→ ABOUT THIS EXERCISE:
Reproduce all of the material, keeping each line intact.

→ DATA EXTRACTS:
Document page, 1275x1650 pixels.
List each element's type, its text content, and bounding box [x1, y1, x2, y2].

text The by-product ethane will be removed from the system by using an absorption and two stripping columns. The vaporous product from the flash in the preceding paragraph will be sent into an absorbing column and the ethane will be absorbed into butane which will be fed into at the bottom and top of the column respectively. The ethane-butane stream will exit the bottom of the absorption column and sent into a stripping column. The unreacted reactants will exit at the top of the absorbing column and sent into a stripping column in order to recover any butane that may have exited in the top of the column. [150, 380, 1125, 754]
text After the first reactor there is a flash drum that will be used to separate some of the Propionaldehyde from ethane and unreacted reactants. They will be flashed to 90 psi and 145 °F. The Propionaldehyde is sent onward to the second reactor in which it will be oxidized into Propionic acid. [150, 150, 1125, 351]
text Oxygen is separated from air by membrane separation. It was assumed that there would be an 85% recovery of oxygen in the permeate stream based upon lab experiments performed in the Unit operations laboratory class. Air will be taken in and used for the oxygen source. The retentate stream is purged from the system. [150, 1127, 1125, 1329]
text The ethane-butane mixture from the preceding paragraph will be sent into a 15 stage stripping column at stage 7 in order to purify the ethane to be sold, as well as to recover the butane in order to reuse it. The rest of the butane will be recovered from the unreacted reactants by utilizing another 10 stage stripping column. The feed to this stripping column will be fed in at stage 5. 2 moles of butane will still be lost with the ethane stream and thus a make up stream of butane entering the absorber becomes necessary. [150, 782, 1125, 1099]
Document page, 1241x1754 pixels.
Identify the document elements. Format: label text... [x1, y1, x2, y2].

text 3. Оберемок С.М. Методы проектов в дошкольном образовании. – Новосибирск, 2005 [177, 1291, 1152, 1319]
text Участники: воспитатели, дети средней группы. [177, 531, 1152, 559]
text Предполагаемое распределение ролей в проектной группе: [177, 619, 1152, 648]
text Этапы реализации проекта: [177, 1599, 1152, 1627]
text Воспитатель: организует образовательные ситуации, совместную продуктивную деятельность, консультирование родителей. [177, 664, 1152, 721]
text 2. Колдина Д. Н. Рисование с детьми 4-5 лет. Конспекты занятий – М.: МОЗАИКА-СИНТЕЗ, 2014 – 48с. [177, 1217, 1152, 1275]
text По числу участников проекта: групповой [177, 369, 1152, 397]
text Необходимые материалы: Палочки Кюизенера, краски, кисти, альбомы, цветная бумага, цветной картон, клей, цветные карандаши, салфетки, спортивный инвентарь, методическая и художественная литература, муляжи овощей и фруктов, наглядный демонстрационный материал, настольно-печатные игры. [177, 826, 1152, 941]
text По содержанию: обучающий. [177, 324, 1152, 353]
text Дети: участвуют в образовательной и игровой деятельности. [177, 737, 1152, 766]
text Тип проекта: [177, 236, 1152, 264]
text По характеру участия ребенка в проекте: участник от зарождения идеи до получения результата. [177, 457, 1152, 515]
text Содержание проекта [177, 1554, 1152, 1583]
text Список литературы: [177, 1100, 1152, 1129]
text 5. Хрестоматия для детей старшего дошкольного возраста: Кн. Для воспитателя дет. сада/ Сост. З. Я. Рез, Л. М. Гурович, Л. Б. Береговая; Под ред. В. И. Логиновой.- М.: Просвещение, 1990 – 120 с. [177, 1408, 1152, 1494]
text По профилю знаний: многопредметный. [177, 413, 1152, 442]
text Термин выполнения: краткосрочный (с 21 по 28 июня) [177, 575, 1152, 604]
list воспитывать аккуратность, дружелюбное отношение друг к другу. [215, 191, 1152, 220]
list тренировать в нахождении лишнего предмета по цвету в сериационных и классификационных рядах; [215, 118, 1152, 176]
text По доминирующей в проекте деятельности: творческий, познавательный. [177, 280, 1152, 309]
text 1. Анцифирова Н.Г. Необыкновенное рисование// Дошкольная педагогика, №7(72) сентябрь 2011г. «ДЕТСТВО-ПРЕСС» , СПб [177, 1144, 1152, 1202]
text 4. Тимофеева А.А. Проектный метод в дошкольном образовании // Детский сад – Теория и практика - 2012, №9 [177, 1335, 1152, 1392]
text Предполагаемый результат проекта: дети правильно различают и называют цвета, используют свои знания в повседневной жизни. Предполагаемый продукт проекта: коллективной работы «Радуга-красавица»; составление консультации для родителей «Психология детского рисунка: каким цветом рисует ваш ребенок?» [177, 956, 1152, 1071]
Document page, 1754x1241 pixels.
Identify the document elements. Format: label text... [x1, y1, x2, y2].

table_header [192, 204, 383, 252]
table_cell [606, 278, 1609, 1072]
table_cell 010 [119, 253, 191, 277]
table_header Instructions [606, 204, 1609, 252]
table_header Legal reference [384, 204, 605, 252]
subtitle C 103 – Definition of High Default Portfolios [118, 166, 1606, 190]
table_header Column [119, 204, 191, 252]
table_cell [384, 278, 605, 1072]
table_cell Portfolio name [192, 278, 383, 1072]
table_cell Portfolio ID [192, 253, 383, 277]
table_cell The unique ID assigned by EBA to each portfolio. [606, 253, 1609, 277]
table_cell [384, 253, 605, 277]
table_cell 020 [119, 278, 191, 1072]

→ RESULT FOR THIS EXERCISE:
Document page, 1275x1650 pixels.
List each element's type, its text content, and bounding box [x1, y1, x2, y2].

text The by-product ethane will be removed from the system by using an absorption and two stripping columns. The vaporous product from the flash in the preceding paragraph will be sent into an absorbing column and the ethane will be absorbed into butane which will be fed into at the bottom and top of the column respectively. The ethane-butane stream will exit the bottom of the absorption column and sent into a stripping column. The unreacted reactants will exit at the top of the absorbing column and sent into a stripping column in order to recover any butane that may have exited in the top of the column. [150, 380, 1125, 754]
text After the first reactor there is a flash drum that will be used to separate some of the Propionaldehyde from ethane and unreacted reactants. They will be flashed to 90 psi and 145 °F. The Propionaldehyde is sent onward to the second reactor in which it will be oxidized into Propionic acid. [150, 150, 1125, 351]
text Oxygen is separated from air by membrane separation. It was assumed that there would be an 85% recovery of oxygen in the permeate stream based upon lab experiments performed in the Unit operations laboratory class. Air will be taken in and used for the oxygen source. The retentate stream is purged from the system. [150, 1127, 1125, 1329]
text The ethane-butane mixture from the preceding paragraph will be sent into a 15 stage stripping column at stage 7 in order to purify the ethane to be sold, as well as to recover the butane in order to reuse it. The rest of the butane will be recovered from the unreacted reactants by utilizing another 10 stage stripping column. The feed to this stripping column will be fed in at stage 5. 2 moles of butane will still be lost with the ethane stream and thus a make up stream of butane entering the absorber becomes necessary. [150, 782, 1125, 1099]
Document page, 1241x1754 pixels.
Identify the document elements. Format: label text... [x1, y1, x2, y2].

text 3. Оберемок С.М. Методы проектов в дошкольном образовании. – Новосибирск, 2005 [177, 1291, 1152, 1319]
text Участники: воспитатели, дети средней группы. [177, 531, 1152, 559]
text Предполагаемое распределение ролей в проектной группе: [177, 619, 1152, 648]
text Этапы реализации проекта: [177, 1599, 1152, 1627]
text Воспитатель: организует образовательные ситуации, совместную продуктивную деятельность, консультирование родителей. [177, 664, 1152, 721]
text 2. Колдина Д. Н. Рисование с детьми 4-5 лет. Конспекты занятий – М.: МОЗАИКА-СИНТЕЗ, 2014 – 48с. [177, 1217, 1152, 1275]
text По числу участников проекта: групповой [177, 369, 1152, 397]
text Необходимые материалы: Палочки Кюизенера, краски, кисти, альбомы, цветная бумага, цветной картон, клей, цветные карандаши, салфетки, спортивный инвентарь, методическая и художественная литература, муляжи овощей и фруктов, наглядный демонстрационный материал, настольно-печатные игры. [177, 826, 1152, 941]
text По содержанию: обучающий. [177, 324, 1152, 353]
text Дети: участвуют в образовательной и игровой деятельности. [177, 737, 1152, 766]
text Тип проекта: [177, 236, 1152, 264]
text По характеру участия ребенка в проекте: участник от зарождения идеи до получения результата. [177, 457, 1152, 515]
text Содержание проекта [177, 1554, 1152, 1583]
text Список литературы: [177, 1100, 1152, 1129]
text 5. Хрестоматия для детей старшего дошкольного возраста: Кн. Для воспитателя дет. сада/ Сост. З. Я. Рез, Л. М. Гурович, Л. Б. Береговая; Под ред. В. И. Логиновой.- М.: Просвещение, 1990 – 120 с. [177, 1408, 1152, 1494]
text По профилю знаний: многопредметный. [177, 413, 1152, 442]
text Термин выполнения: краткосрочный (с 21 по 28 июня) [177, 575, 1152, 604]
list воспитывать аккуратность, дружелюбное отношение друг к другу. [215, 191, 1152, 220]
list тренировать в нахождении лишнего предмета по цвету в сериационных и классификационных рядах; [215, 118, 1152, 176]
text По доминирующей в проекте деятельности: творческий, познавательный. [177, 280, 1152, 309]
text 1. Анцифирова Н.Г. Необыкновенное рисование// Дошкольная педагогика, №7(72) сентябрь 2011г. «ДЕТСТВО-ПРЕСС» , СПб [177, 1144, 1152, 1202]
text 4. Тимофеева А.А. Проектный метод в дошкольном образовании // Детский сад – Теория и практика - 2012, №9 [177, 1335, 1152, 1392]
text Предполагаемый результат проекта: дети правильно различают и называют цвета, используют свои знания в повседневной жизни. Предполагаемый продукт проекта: коллективной работы «Радуга-красавица»; составление консультации для родителей «Психология детского рисунка: каким цветом рисует ваш ребенок?» [177, 956, 1152, 1071]
Document page, 1754x1241 pixels.
Identify the document elements. Format: label text... [x1, y1, x2, y2].

table_header [192, 204, 383, 252]
table_cell [606, 278, 1609, 1072]
table_cell 010 [119, 253, 191, 277]
table_header Instructions [606, 204, 1609, 252]
table_header Legal reference [384, 204, 605, 252]
subtitle C 103 – Definition of High Default Portfolios [118, 166, 1606, 190]
table_header Column [119, 204, 191, 252]
table_cell [384, 278, 605, 1072]
table_cell Portfolio name [192, 278, 383, 1072]
table_cell Portfolio ID [192, 253, 383, 277]
table_cell The unique ID assigned by EBA to each portfolio. [606, 253, 1609, 277]
table_cell [384, 253, 605, 277]
table_cell 020 [119, 278, 191, 1072]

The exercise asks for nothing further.